Enterprise Data Loss Prevention (E-DLP) now supports multiple new regions outside of the United States for Exact Data Matching (EDM) data set uploads. This addresses the regulatory challenge of storing sensitive data within specific geographic boundaries. Previously, Palo Alto Networks stores all EDM data sets exclusively in the US West-2 storage bucket. While Palo Alto Networks ensured General Data Protection Regulation (GDPR) compliance by hashing and encrypting EDM data sets before upload to the Enterprise DLP EDM data set storage bucket, this still presents compliance obstacles for organizations operating under regional data sovereignty regulations. The support for new EDM regions requires EDM CLI app version 4.0 or later release.

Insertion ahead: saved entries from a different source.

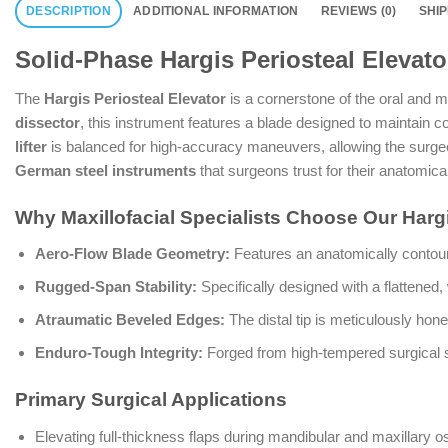
DESCRIPTION
ADDITIONAL INFORMATION
REVIEWS (0)
SHI
Solid-Phase Hargis Periosteal Elevato
The
Hargis Periosteal Elevator
is a cornerstone of the oral and ma
dissector
, this instrument features a blade designed to maintain co
lifter
is balanced for high-accuracy maneuvers, allowing the surge
German steel instruments
that surgeons trust for their anatomical
Why Maxillofacial Specialists Choose Our Harg
Aero-Flow Blade Geometry:
Features an anatomically contoure
Rugged-Span Stability:
Specifically designed with a flattened, 
Atraumatic Beveled Edges:
The distal tip is meticulously hone
Enduro-Tough Integrity:
Forged from high-tempered surgical sta
Primary Surgical Applications
Elevating full-thickness flaps during mandibular and maxillary o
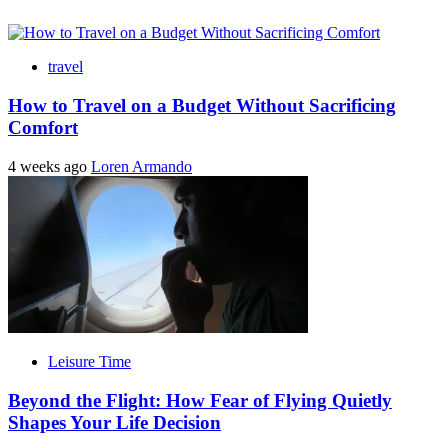
travel
How to Travel on a Budget Without Sacrificing
Comfort
4 weeks ago
Loren Armando
Leisure Time
Beyond the Flight: How Fear of Flying Quietly
Shapes Your Life Decision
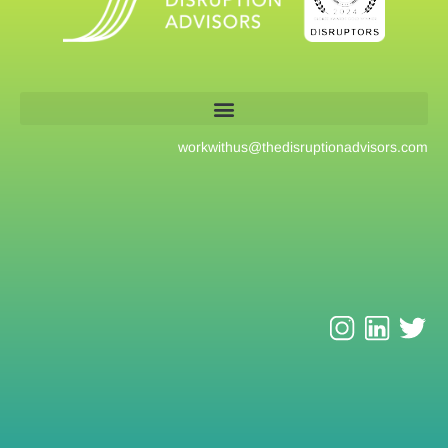
workwithus@
thedisruptionadvisors.com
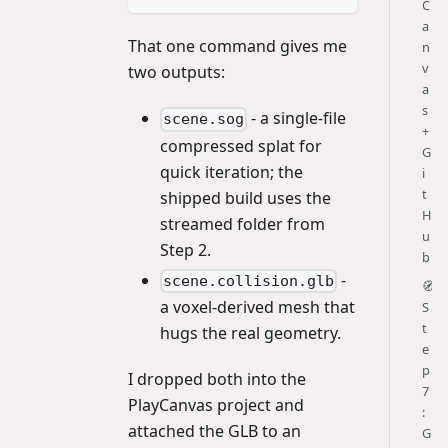
C
a
That one command gives me
n
v
two outputs:
a
s
- a single-file
scene.sog
+
compressed splat for
G
quick iteration; the
i
t
shipped build uses the
H
streamed folder from
u
Step 2.
b
-
scene.collision.glb
🧭
a voxel-derived mesh that
S
t
hugs the real geometry.
e
p
I dropped both into the
7
PlayCanvas project and
:
attached the GLB to an
G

With the new region for EDM data set uploads, you can now specify the specific geographic region where Enterprise DLP stores the EDM data set uploads. When uploading data sets through the EDM CLI app, you specify your preferred region when you configure the upload_config.properties file, or you can specify a region when uploading an EDM data set using Interactive mode.

Support for new regions for EDM data set uploads is valuable if your organization operates in regions with strict data protection laws, such as GDPR in Europe, where personal data must remain within approved jurisdictions. While enabling regional data storage, the feature also supports cross-boundary scanning when necessary, allowing your data security controls to function seamlessly across your entire organization while maintaining compliance with data residency requirements.

Additionally with the release of EDM CLI app version 4.0, Enterprise DLP no longer supports authentication and connectivity using an authentication token. EDM CLI app version 4.0 and later releases support EDM CLI app authentication and connectivity using only the Client ID and Client Secret.